Fig. 7. MMP1 inhibition enhances SG sensitivity in SG-resistant BC cells in vivo.

a Flowchart illustrating the construction of the CDX model with MCF-7 used in this study. b Images of harvested tumors from different groups on Day 35. c Tumor volume measurements taken every 7 days across different treatment groups (n = 5 per group). d Tumor weight quantification across different treatment groups (n = 5 per group). e MMP1 inhibition was significantly associated with decreased expression of Ki67 and N-cadherin, with representative images of different tumors shown in IHC results. f Positive rates of Ki67 and N-cadherin. Scale bar: 100 µm. p-values were determined using one-way ANOVA. * p < 0.05, ** p < 0.01, *** p < 0.001.

Fig. 8. MMP1 inhibition enhances SG-induced cell death.
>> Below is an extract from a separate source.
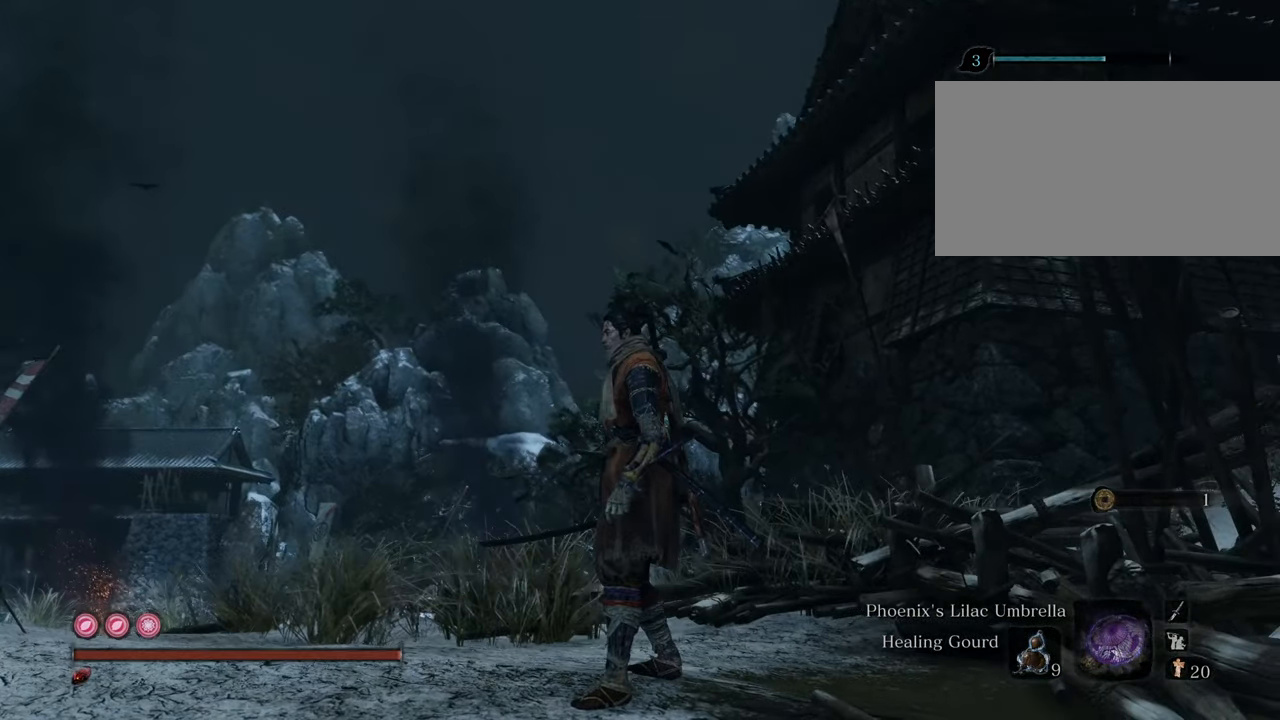
{"keys": ["shift", "w"], "mouse": [], "events": [[434, "shift", "down"]]}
a, b Comparison of apoptotic cell number between MMP1-knockdown and negative control with or without SG treatment in resistant cell lines via Tunnel assays. c, d Comparison of apoptotic cell number between MMP1-knockdown and negative control with or without SG treatment in resistant cell lines via Annexin V-PI assays. e Proposed mechanisms of MMP1-mediated SG resistance in HR + BC.